Court exercice a: Pouvez-vous redonner les lignes de partitions musicales, depuis leur début jusqu'à la ligne contenant « e''8 ges''8 e'''8 r8 | » incluse, en changeant « sourdine » en « sordino » sans rien modifier d'autre ? Laissez les images de côté dans votre réponse.

Texte du document:
******

Chroniques de ceux qui restent : Franchir le seuil

evesimard

par Ève Simard

 

Un jeudi comme les autres, autour de 17 h. Je mets les saucisses au four. J’appelle les enfants pour qu’ils rangent les jouets qui trainent, épars, dans le salon. Je vérifie le riz. J’attrape une tranche de tomate et la croque. J’établis mentalement la liste des courses à faire le lendemain. Je câline mon plus jeune pendant que mon ainée me montre ses talents de gymnaste.

 

Un jeudi comme les autres. Jusqu’à ce que sonne le téléphone. Des mots horribles sortent du combiné, se faufilent à mon oreille. Accident, amie décédée, ambulance, hôpital. Dans ma tête, un court-circuit. Dans ma bouche, un gout âcre et ferreux. Comme celui du sang qui fuit ton corps au même moment. Le reste est flou. Je sais seulement que mes mains se mettent à trembler violemment. Que les larmes coulent sans doute, puisque je vois le visage paniqué de mes enfants qui ne comprennent pas pourquoi leur mère est si bouleversée. Puis, un autre appel. Au bout du fil, notre maman. Étrangement calme. Les seuls mots dont je me rappelle avec précision : « C’est grave, Ève, je ne suis pas certaine qu’elle survive. » Je réprime le haut-le-coeur qui m’aveugle. Je saute derrière le volant de ma voiture. Je n’y crois pas, je ne comprends pas. Je ne veux pas que la vie bascule ainsi. Je ne veux pas que ta vie s’échappe par tes blessures. Mes mains ne tremblent plus, c’est mon corps tout entier qui est secoué de spasmes. Dans le couloir aseptisé, je pousse la porte qu’on m’indique. Je ne sais pas où tu es, mais je comprends. Ça court, ça fronce les sourcils, ça a dans les yeux un air grave et triste. Les heures passent, mes doigts ne désengourdissent plus. Dans la salle où nous attendons, les mots que nous n’échangeons pas sont lourds d’angoisse, nos lèvres se refusent à les laisser sortir. Parler rendrait le tout réel et nous refusons que ce le soit.

******

Jeu de données:
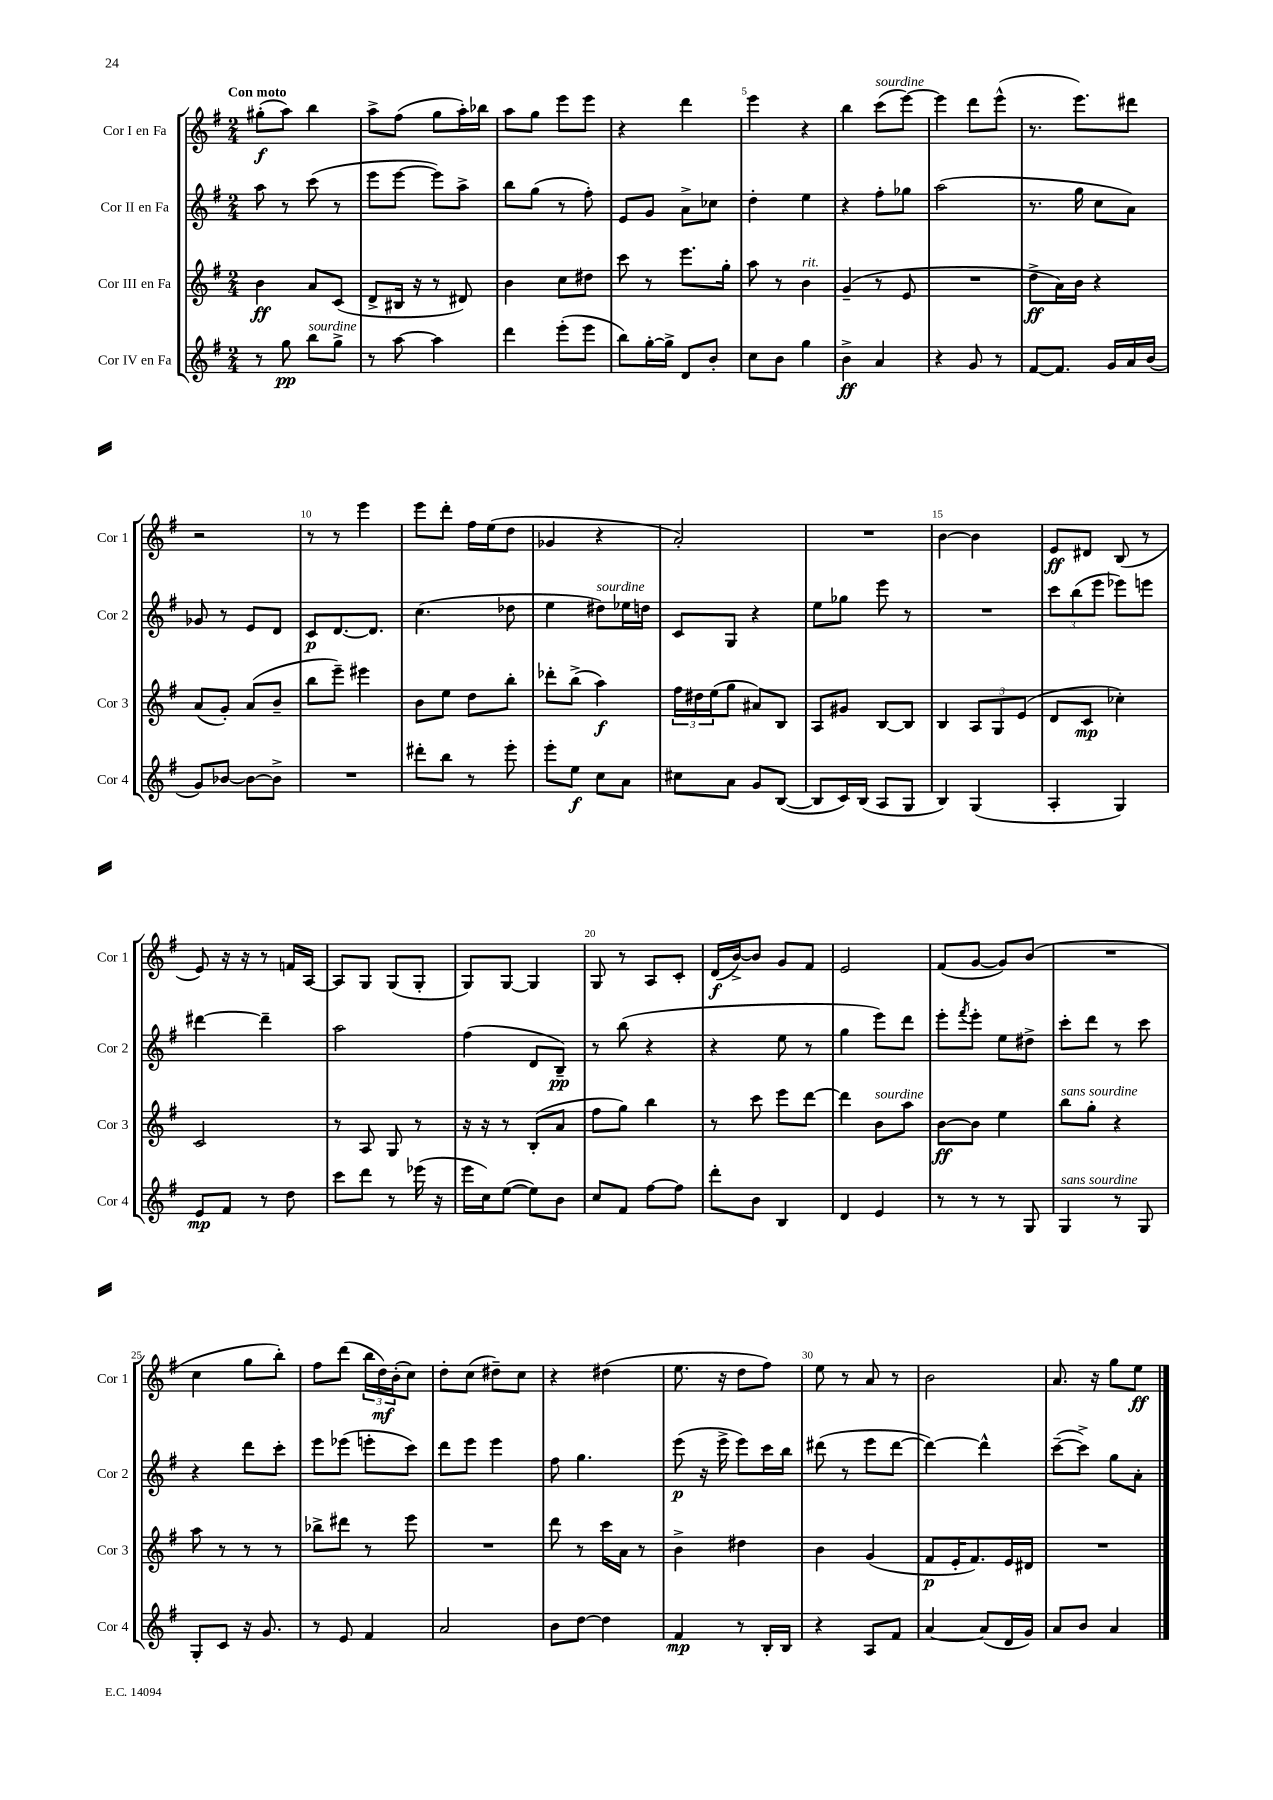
<<
\new StaffGroup <<
\new Staff = "s0" \with { instrumentName = "Cor I en Fa" shortInstrumentName = "Cor 1" } {
    \clef treble \key g \major \numericTimeSignature \time 2/4 \tempo "Con moto"
    gis''8-.\f( a''8) b''4 |
    a''8-> fis''8( g''8 a''16-.) bes''16 |
    a''8 g''8 e'''8 e'''8 |
    r4 d'''4 |
    e'''4 r4 |
    b''4 c'''8^\markup { \italic "sourdine" }( e'''8~) |
    e'''4 d'''8 e'''8-^( |
    r8. e'''8.) dis'''8 |
    r2 |
    r8 r8 e'''4 |
    e'''8 d'''8-. fis''16 e''16( d''8 |
    ges'4 r4 |
    a'2-.) |
    R2 |
    b'4~ b'4 |
    e'8\ff dis'8 b8( r8 |
    e'8) r16 r16 r8 f'16 a16~ |
    a8 g8 g8( g8-. |
    g8) g8~ g4 |
    g8 r8 a8 c'8-. |
    d'16\f( b'16~->) b'8 g'8 fis'8 |
    e'2 |
    fis'8( g'8~ g'8) b'8( |
    R2 |
    c''4 g''8 b''8-.) |
    fis''8 d'''8( \tuplet 3/2 { b''16 d''16\mf) b'16-.( } c''8) |
    d''8-. c''8( dis''8--) c''8 |
    r4 dis''4( |
    e''8. r16 d''8 fis''8) |
    e''8 r8 a'8 r8 |
    b'2 |
    a'8. r16 g''8 e''8\ff \bar "|." |
}
\new Staff = "s1" \with { instrumentName = "Cor II en Fa" shortInstrumentName = "Cor 2" } {
    \clef treble \key g \major \numericTimeSignature \time 2/4
    a''8 r8 c'''8( r8 |
    e'''8 e'''8~ e'''8) a''8-> |
    b''8 g''8( r8 fis''8-.) |
    e'8 g'8 a'8-> ces''8 |
    d''4-. e''4 |
    r4 fis''8-. ges''8 |
    a''2( |
    r8. g''16 c''8 a'8) |
    ges'8 r8 e'8 d'8 |
    c'8\p d'8.~ d'8. |
    c''4.( des''8 |
    e''4 dis''8^\markup { \italic "sourdine" }) ees''16 d''16 |
    c'8 g8 r4 |
    e''8 ges''8 e'''8 r8 |
    R2 |
    \tuplet 3/2 { c'''8 b''8( e'''8 } ees'''8) e'''8 |
    dis'''4~ dis'''4-- |
    a''2 |
    fis''4( d'8 b8--\pp) |
    r8 b''8( r4 |
    r4 e''8 r8 |
    g''4 e'''8) d'''8 |
    e'''8-. \acciaccatura { fis'''8 } e'''8-. e''8 dis''8-> |
    c'''8-. d'''8 r8 c'''8 |
    r4 d'''8 c'''8-. |
    e'''8 ees'''8( e'''8-. c'''8) |
    d'''8 e'''8 e'''4 |
    fis''8 g''4. |
    e'''8\p( r16 e'''16-> e'''8) c'''16 b''16 |
    dis'''8( r8 e'''8 dis'''8~ |
    dis'''4~) dis'''4-^ |
    c'''8~--( c'''8->) g''8 a'8-. \bar "|." |
}
\new Staff = "s2" \with { instrumentName = "Cor III en Fa" shortInstrumentName = "Cor 3" } {
    \clef treble \key g \major \numericTimeSignature \time 2/4
    b'4\ff a'8 c'8( |
    d'8-> bis16 r16 r8 dis'8) |
    b'4 c''8 dis''8 |
    c'''8 r8 e'''8. g''16-. |
    a''8 r8 b'4^\markup { \italic "rit." } |
    g'4--( r8 e'8 |
    R2 |
    d''8->\ff a'16) b'16 r4 |
    a'8( g'8-.) a'8( b'8-- |
    b''8 e'''8--) eis'''4 |
    b'8 e''8 d''8 b''8-. |
    des'''8-. b''8->( a''4\f) |
    \tuplet 3/2 { fis''16 dis''16 e''16( } g''8 ais'8) b8 |
    a8 gis'8 b8~ b8 |
    b4 \tuplet 3/2 { a8 g8 e'8( } |
    d'8 c'8\mp ces''4-.) |
    c'2 |
    r8 a8 g8 r8 |
    r16 r16 r8 b8-.( a'8 |
    fis''8 g''8) b''4 |
    r8 c'''8 e'''8 d'''8~ |
    d'''4 b'8^\markup { \italic "sourdine" } a''8 |
    b'8~\ff b'8 e''4 |
    b''8^\markup { \italic "sans sourdine" } g''8-. r4 |
    a''8 r8 r8 r8 |
    bes''8-> dis'''8 r8 e'''8 |
    R2 |
    d'''8 r8 c'''16 a'16 r8 |
    b'4-> dis''4 |
    b'4 g'4( |
    fis'8\p e'16-. fis'8.) e'16 dis'16 |
    R2 \bar "|." |
}
\new Staff = "s3" \with { instrumentName = "Cor IV en Fa" shortInstrumentName = "Cor 4" } {
    \clef treble \key g \major \numericTimeSignature \time 2/4
    r8 g''8\pp b''8^\markup { \italic "sourdine" } g''8-> |
    r8 a''8~ a''4 |
    d'''4 e'''8-.( e'''8 |
    b''8) g''16~-. g''16-> d'8 b'8-. |
    c''8 b'8 g''4 |
    b'4->\ff a'4 |
    r4 g'8 r8 |
    fis'8~ fis'8. g'16 a'16 b'16( |
    g'8) bes'8~ bes'8~ bes'8-> |
    R2 |
    dis'''8-. b''8 r8 e'''8-. |
    e'''8-. e''8\f c''8 a'8 |
    cis''8 a'8 g'8 b8~( |
    b8 c'16) b16( a8 g8 |
    b4) g4( |
    a4-. g4) |
    e'8\mp fis'8 r8 d''8 |
    c'''8 d'''8 r8 ees'''16( r16 |
    e'''16 c''16) e''8~( e''8) b'8 |
    c''8 fis'8 fis''8~ fis''8 |
    d'''8-. b'8 b4 |
    d'4 e'4 |
    r8 r8 r8 g8 |
    g4^\markup { \italic "sans sourdine" } r8 g8 |
    g8-. c'8 r16 g'8. |
    r8 e'8 fis'4 |
    a'2 |
    b'8 d''8~ d''4 |
    fis'4\mp r8 b16-. b16 |
    r4 a8 fis'8 |
    a'4~ a'8( d'16 g'16) |
    a'8 b'8 a'4 \bar "|." |
}
>>
>>
\layout { \context { \Score \override BarNumber.break-visibility = ##(#f #t #t) barNumberVisibility = #(every-nth-bar-number-visible 5) } }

******

Court exercice b:
Dans la chronique « Franchir le seuil » :
(i) Vers quelle heure se situe ce jeudi au début du récit ?
(ii) Qui est au bout du fil lors du second appel ?
(iii) Que font les mains de la narration juste après le premier appel ?

Réponse écrite a:
<<
\new StaffGroup <<
\new Staff = "s0" \with { instrumentName = "Cor I en Fa" shortInstrumentName = "Cor 1" } {
    \clef treble \key g \major \numericTimeSignature \time 2/4 \tempo "Con moto"
    gis''8-.\f( a''8) b''4 |
    a''8-> fis''8( g''8 a''16-.) bes''16 |
    a''8 g''8 e'''8 e'''8 |
    r4 d'''4 |
    e'''4 r4 |
    b''4 c'''8^\markup { \italic "sordino" }( e'''8~) |
    e'''4 d'''8 e'''8-^( |
    r8. e'''8.) dis'''8 |
    r2 |
    r8 r8 e'''4 |
    e'''8 d'''8-. fis''16 e''16( d''8 |
    ges'4 r4 |
    a'2-.) |
    R2 |
    b'4~ b'4 |
    e'8\ff dis'8 b8( r8 |
    e'8) r16 r16 r8 f'16 a16~ |
    a8 g8 g8( g8-. |
    g8) g8~ g4 |
    g8 r8 a8 c'8-. |
    d'16\f( b'16~->) b'8 g'8 fis'8 |
    e'2 |
    fis'8( g'8~ g'8) b'8( |
    R2 |
    c''4 g''8 b''8-.) |
    fis''8 d'''8( \tuplet 3/2 { b''16 d''16\mf) b'16-.( } c''8) |
    d''8-. c''8( dis''8--) c''8 |
    r4 dis''4( |
    e''8. r16 d''8 fis''8) |
    e''8 r8 a'8 r8 |
    b'2 |
    a'8. r16 g''8 e''8\ff \bar "|." |
}
\new Staff = "s1" \with { instrumentName = "Cor II en Fa" shortInstrumentName = "Cor 2" } {
    \clef treble \key g \major \numericTimeSignature \time 2/4
    a''8 r8 c'''8( r8 |
    e'''8 e'''8~ e'''8) a''8-> |
    b''8 g''8( r8 fis''8-.) |
    e'8 g'8 a'8-> ces''8 |
    d''4-. e''4 |
    r4 fis''8-. ges''8 |
    a''2( |
    r8. g''16 c''8 a'8) |
    ges'8 r8 e'8 d'8 |
    c'8\p d'8.~ d'8. |
    c''4.( des''8 |
    e''4 dis''8^\markup { \italic "sordino" }) ees''16 d''16 |
    c'8 g8 r4 |
    e''8 ges''8 e'''8 r8 |

Réponse écrite b:
(i) Autour de 17 h.
(ii) Notre maman.
(iii) Elles se mettent à trembler violemment.